Nursery supervisor Peter Brownless said: “Slugs have been particularly prevalent this year.
“We have all different types of environment at the gardens and have a slug that fits every one of those. The big grey ones live in the rock garden and are eating the alpines.
“Our dahlias have been well chewed and the tulips outside the palm house got badly attacked. Our hostas and delphiniums have been quite well eaten.
“The wet weather in spring and early summer has provided perfect conditions for slugs, and snails, hence the population explosion.
“The decline in the number of thrushes can go some way to explaining the increase too, because slugs are their favourite meal.
“They are causing quite a lot of damage. We really need a lot of dry, warm, sunny weather to get rid of them.”

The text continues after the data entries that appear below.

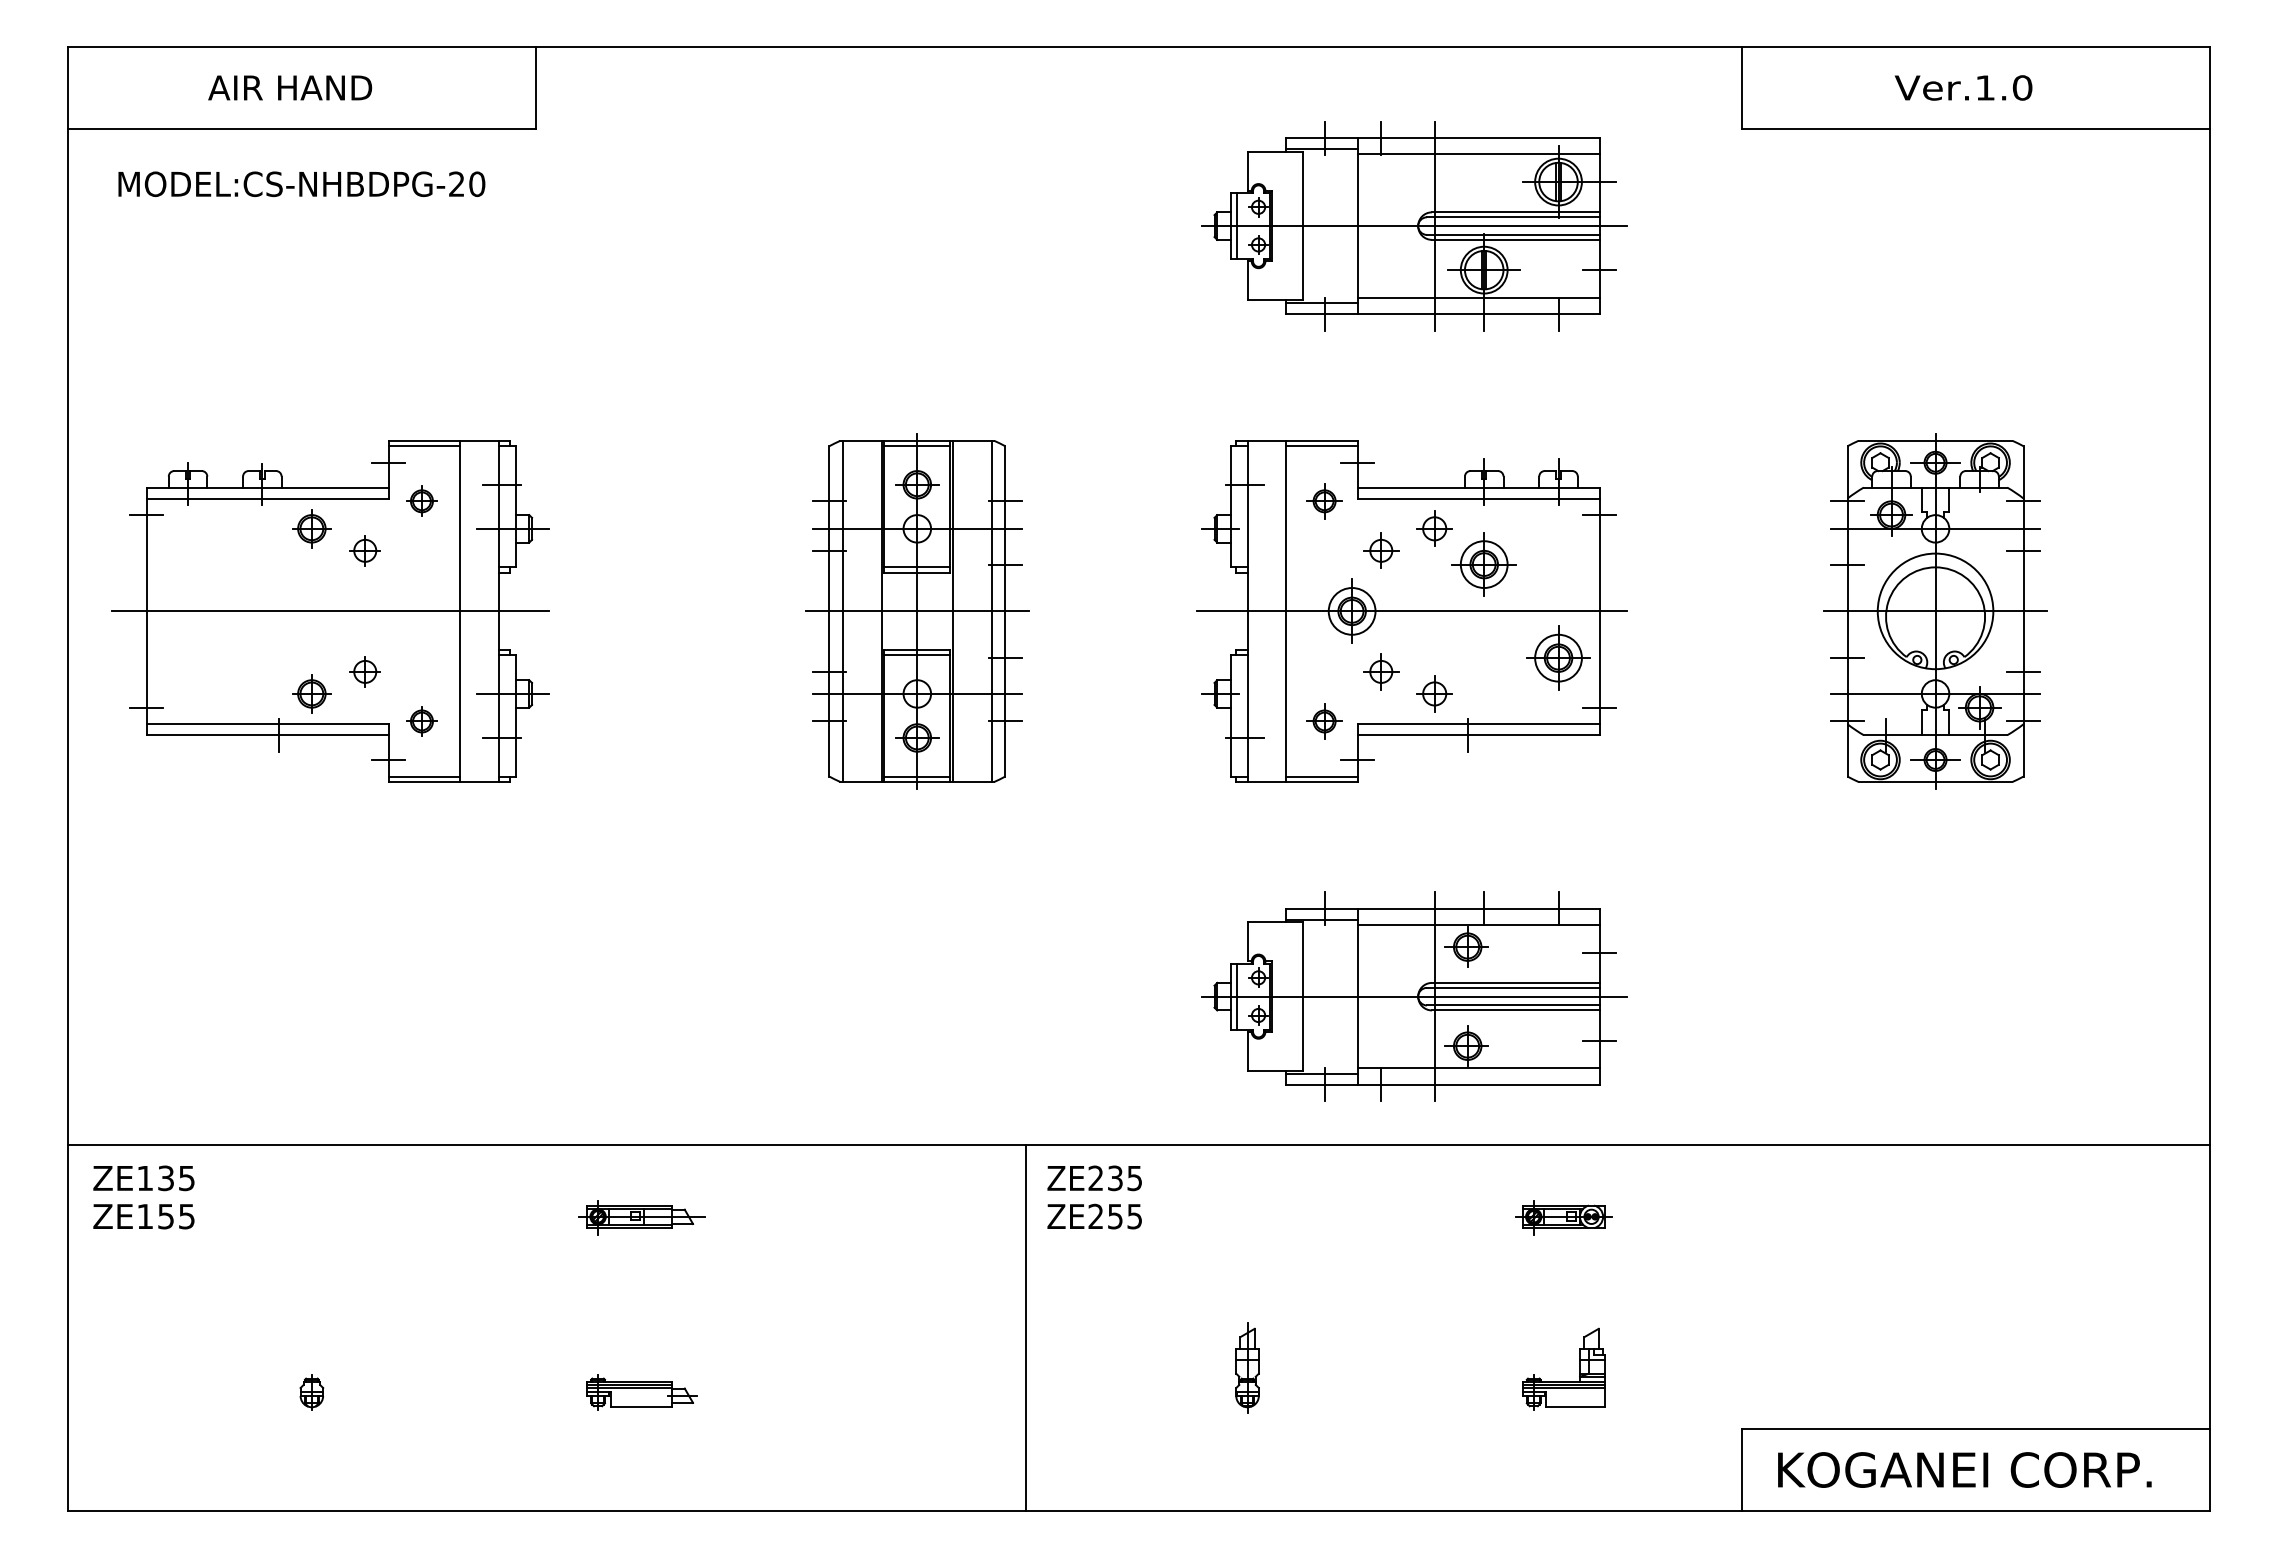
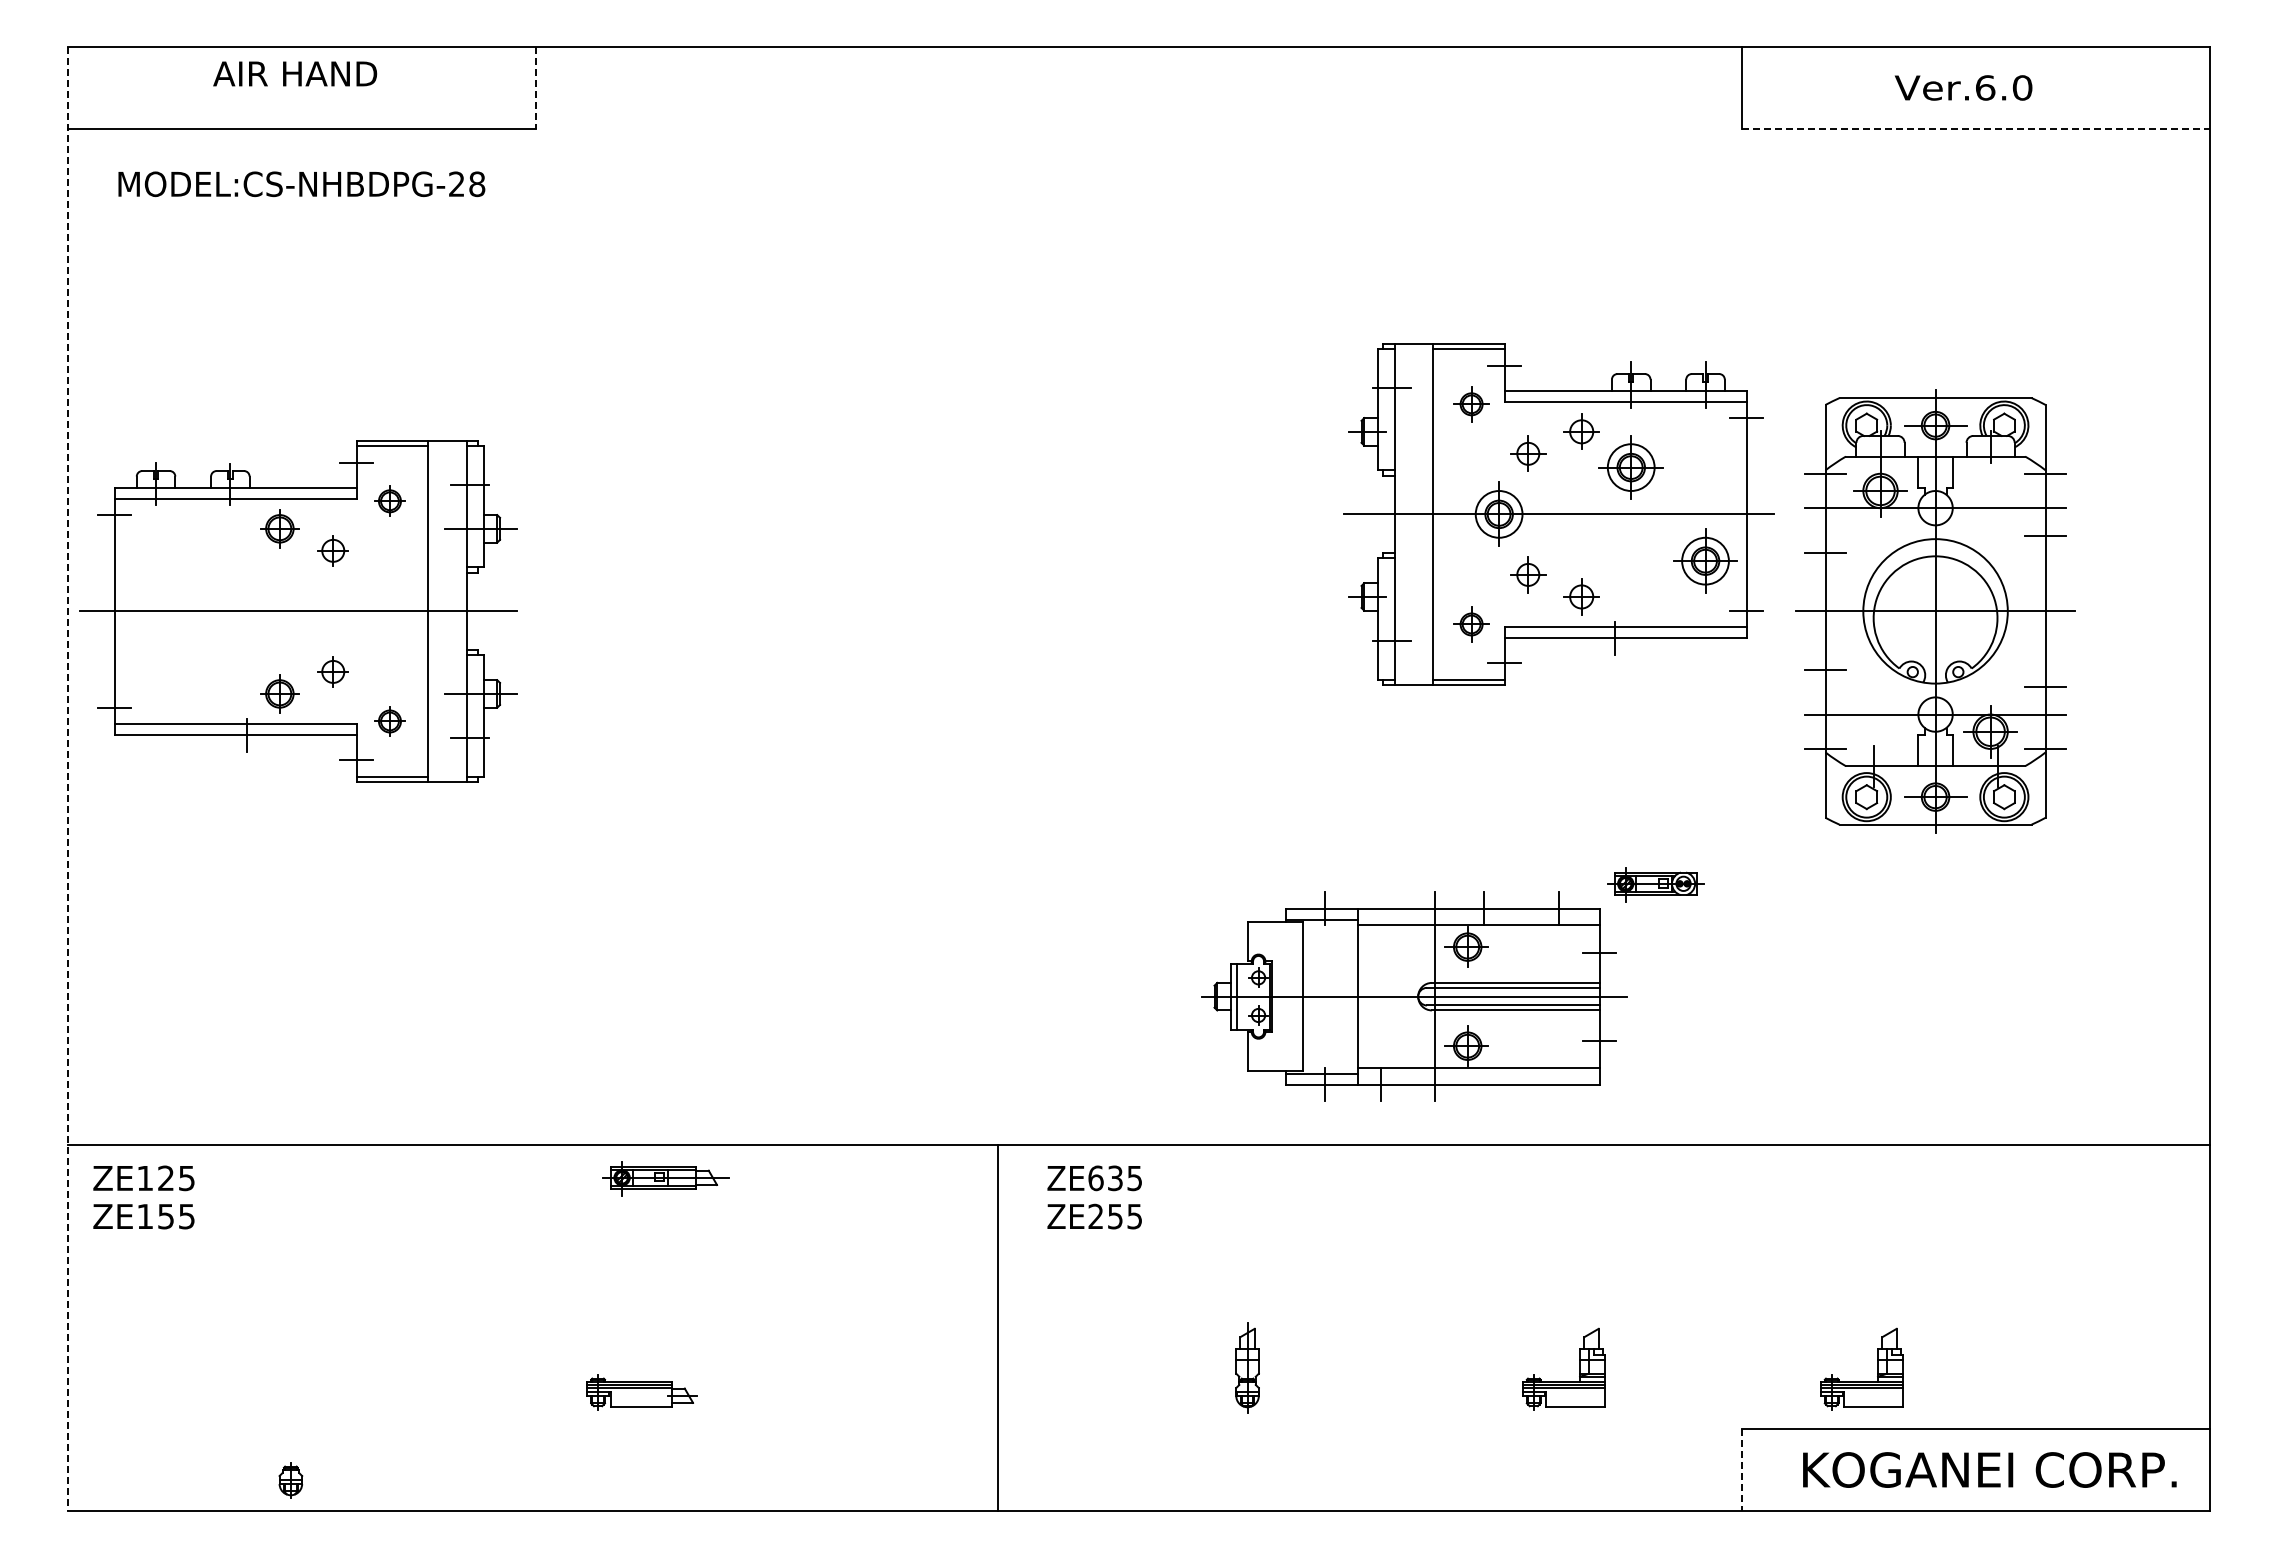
text at (290, 87) position: (290, 87) -> (295, 73)
text at (1985, 87): Ver.1.0 -> Ver.6.0
line at (536, 88): solid -> dashed
line at (1975, 129): solid -> dashed
text at (477, 183): MODEL:CS-NHBDPG-20 -> MODEL:CS-NHBDPG-28
part at (1414, 226): present -> none
part at (330, 611) position: (330, 611) -> (298, 611)
part at (917, 611): present -> none
part at (1411, 611) position: (1411, 611) -> (1558, 514)
part at (1935, 611) size: 225x357 px -> 281x445 px
line at (68, 779): solid -> dashed
text at (165, 1178): ZE135 -> ZE125
text at (1095, 1178): ZE235 -> ZE635
part at (641, 1217) position: (641, 1217) -> (665, 1178)
part at (1563, 1217) position: (1563, 1217) -> (1655, 884)
line at (1026, 1327) position: (1026, 1327) -> (998, 1327)
part at (1861, 1381): none -> present
part at (311, 1392) position: (311, 1392) -> (290, 1480)
text at (1964, 1469) position: (1964, 1469) -> (1989, 1469)
line at (1741, 1470): solid -> dashed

Slug expert Dr Les Noble, a reader in molecular zoology and genetics at Aberdeen University, said the wet weather and interbreeding of foreign species with native black slugs was leading to an increase in the slug population.
He said hybrid slugs can lay four times as many eggs as native slugs, from 100 to 400 eggs.
He said: “People are also using more environmentally-friendly methods of gardening,” Noble said. “They have composts and, rather than throw away grass cuttings, leave them on the surface. All this provides a fabulous habitat for slugs.”
Dr Noble said it was the hybrid slugs that were causing the major problem, claiming Scotland faced the same dilemma as parts of continental Europe.
He said: “There are slug plagues in Scandinavia which are destroying soft fruits.
“The plagues are also causing slug slicks on roads, causing accidents. Slugs, as well as being self-fertilising, are cannibals and when they smell dead slugs that have been crushed by cars they can gather on the roads.”
Dr Richard Meredith, of Bayer Crop Science, has been monitoring slug populations for years.
He believes slug populations have doubled or even tripled this year as certain breeds lay hundreds of eggs at a time.
Dr Meredith said: “The conditions over the past couple of months have been really good for the slugs to reproduce. As long as it’s wet and warm, they just keep going.
“They like the rain and now we’ve had months of it the slugs are thriving. If it carries on the way it is, we can expect to have a serious challenge with protecting crops.
“It’s a real threat to British agriculture.”
In Scotland the prolonged wet weather this year has meant breeding conditions have been ideal, and the emerging molluscs have been able to munch unhindered by the warmer weather that would normally force them underground.
Crops are most at risk from Grey Field slugs, as they keep breeding throughout the year, each one capable of producing millions of offspring – as long as the conditions are right.
Dr Meredith added: “Potatoes are at a big, big risk – they are in the ground now, but farmers are going to have to start laying down slug pellets now, rather than in July or August. Potato growers should be worrying – pricing kicks back down the line, so the consumer will only see the price of potato products go up if the growers really struggle with their crop this year.”
Large slugs can develop up to 27,000 teeth and can eat twice their own body weight every day.
The Horticultural Development Council estimates that in a normal year slugs cost farmers £8 million, but if this year’s trend continues costs are more than likely to be doubled.